This week, Jeff Pollard and Allie Mellen join us to discuss the fallout and lessons learned from the CrowdStrike fiasco. They explore the reasons behind running in the kernel, the challenges of software quality, and the distinction between a security incident and an IT incident. They also touch on the need to reduce the attack surface and the importance of clear definitions in the cybersecurity industry. The conversation explores the need for a product security revolution and the importance of transparency and trust in security vendors.
Allie Mellen is the author of Code War: How Nations Hack, Spy, and Shape the Digital Battlefield. She is a leading industry analyst who advises the Global 2000 on cybersecurity policy and practice, with a focus on detecting and responding to nation-state attacks. She is a featured speaker at many leading security conferences, including RSA Conference, Black Hat, SANS events, and others. Her insights are frequently featured in top business and technology outlets such as NPR, The Wall Street Journal, and The Washington Post.
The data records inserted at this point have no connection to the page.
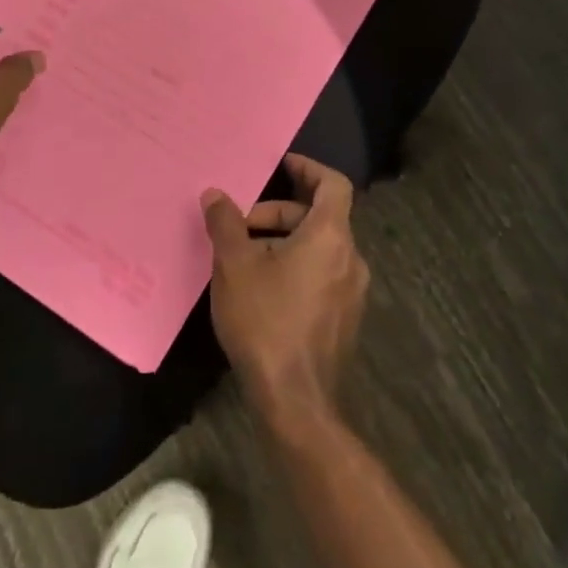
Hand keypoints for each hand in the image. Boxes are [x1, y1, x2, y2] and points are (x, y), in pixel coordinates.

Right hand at [202, 154, 368, 427]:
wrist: (296, 403)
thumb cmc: (266, 322)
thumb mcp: (235, 266)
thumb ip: (226, 224)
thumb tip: (215, 194)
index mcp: (331, 237)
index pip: (334, 184)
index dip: (308, 169)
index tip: (282, 164)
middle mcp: (350, 258)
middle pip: (320, 217)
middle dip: (279, 213)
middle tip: (241, 225)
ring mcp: (352, 292)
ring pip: (319, 248)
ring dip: (284, 242)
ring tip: (244, 258)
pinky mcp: (344, 319)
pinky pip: (322, 274)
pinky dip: (295, 266)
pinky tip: (261, 289)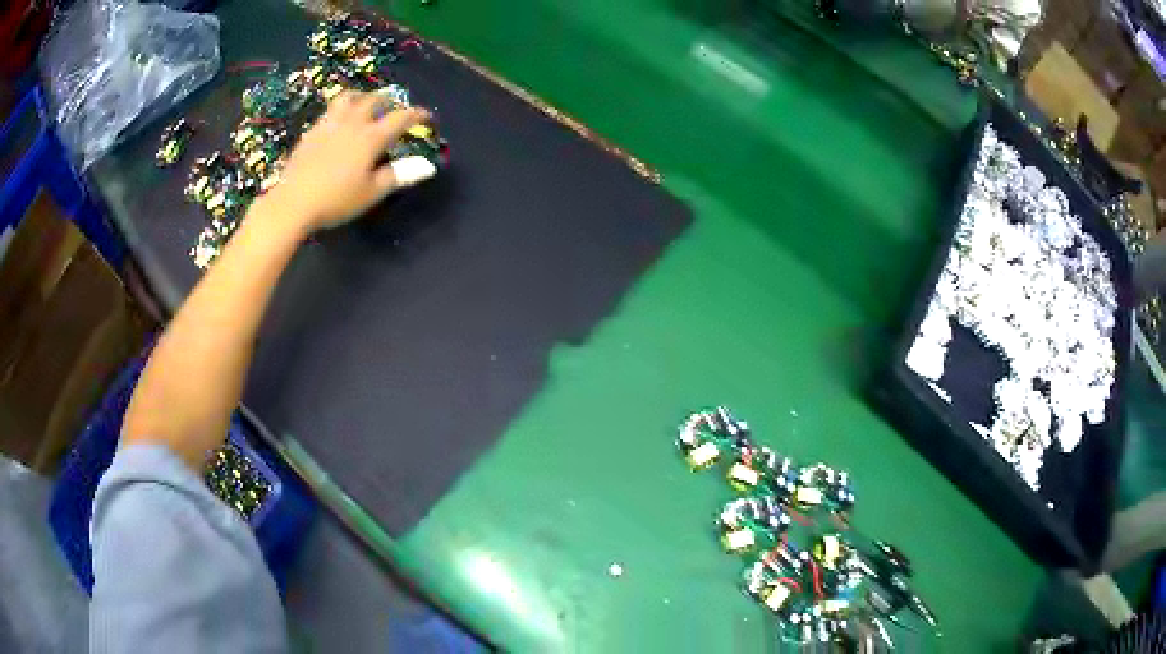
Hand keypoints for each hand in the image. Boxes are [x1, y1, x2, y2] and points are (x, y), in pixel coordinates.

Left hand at [258, 91, 435, 233]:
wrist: (293, 203)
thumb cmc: (336, 200)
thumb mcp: (371, 193)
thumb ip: (398, 176)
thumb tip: (426, 166)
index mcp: (371, 137)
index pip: (400, 118)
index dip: (416, 115)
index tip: (426, 117)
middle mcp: (352, 123)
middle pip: (374, 100)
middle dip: (388, 101)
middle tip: (394, 109)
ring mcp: (329, 125)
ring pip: (348, 98)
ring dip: (362, 97)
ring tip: (365, 104)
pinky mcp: (311, 132)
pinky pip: (330, 111)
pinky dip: (341, 110)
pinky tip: (339, 122)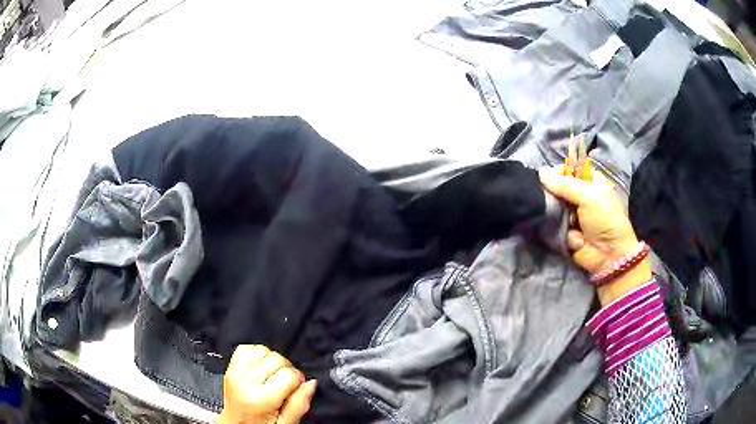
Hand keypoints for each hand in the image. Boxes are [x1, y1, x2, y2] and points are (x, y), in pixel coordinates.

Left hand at [218, 345, 316, 423]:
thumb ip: (299, 405)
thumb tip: (311, 383)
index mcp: (259, 399)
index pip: (290, 374)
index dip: (298, 381)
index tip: (295, 391)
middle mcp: (244, 382)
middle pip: (277, 358)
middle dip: (286, 370)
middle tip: (284, 386)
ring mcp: (234, 372)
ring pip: (263, 350)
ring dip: (271, 361)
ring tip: (271, 378)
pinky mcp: (229, 367)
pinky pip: (247, 348)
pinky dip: (257, 355)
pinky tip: (261, 369)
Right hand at [539, 166, 650, 304]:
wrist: (609, 255)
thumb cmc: (604, 219)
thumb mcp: (588, 197)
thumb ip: (565, 184)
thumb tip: (541, 173)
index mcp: (591, 181)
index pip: (569, 169)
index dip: (557, 172)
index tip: (545, 178)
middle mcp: (582, 195)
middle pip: (559, 188)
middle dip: (554, 194)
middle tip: (551, 200)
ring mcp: (574, 214)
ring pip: (555, 207)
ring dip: (559, 215)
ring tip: (569, 222)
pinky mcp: (568, 231)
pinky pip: (557, 226)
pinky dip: (564, 231)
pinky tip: (575, 237)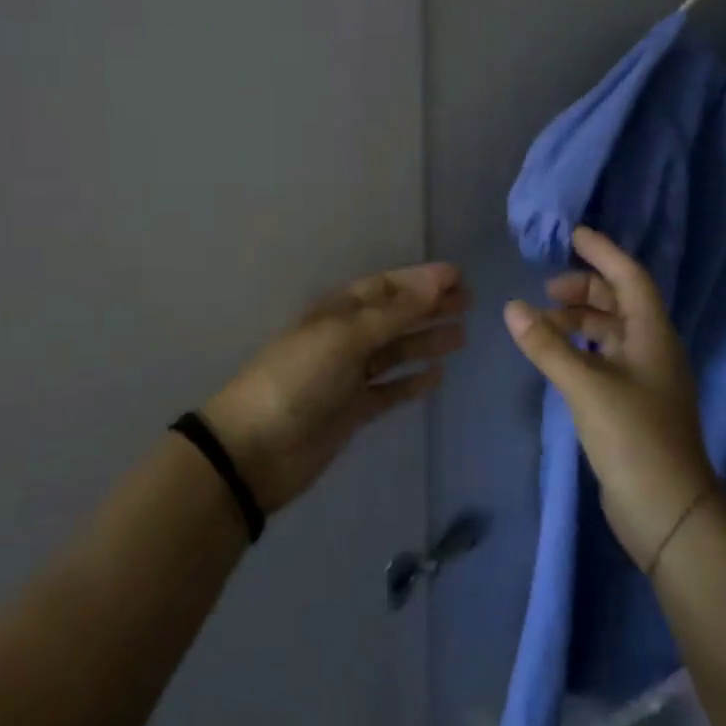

Jeff primarily contributes to Forrester’s offerings for security and risk professionals. He leads Forrester’s research on the role of the CISO, specializing in topics related to security strategy, budgets, metrics, business cases, and presenting to the board. His research also includes security services, featuring global coverage of managed security services, professional security services, and security-as-a-service. Jeff also takes an active role in Forrester’s forward-looking research on security innovation, the security market, and security predictions.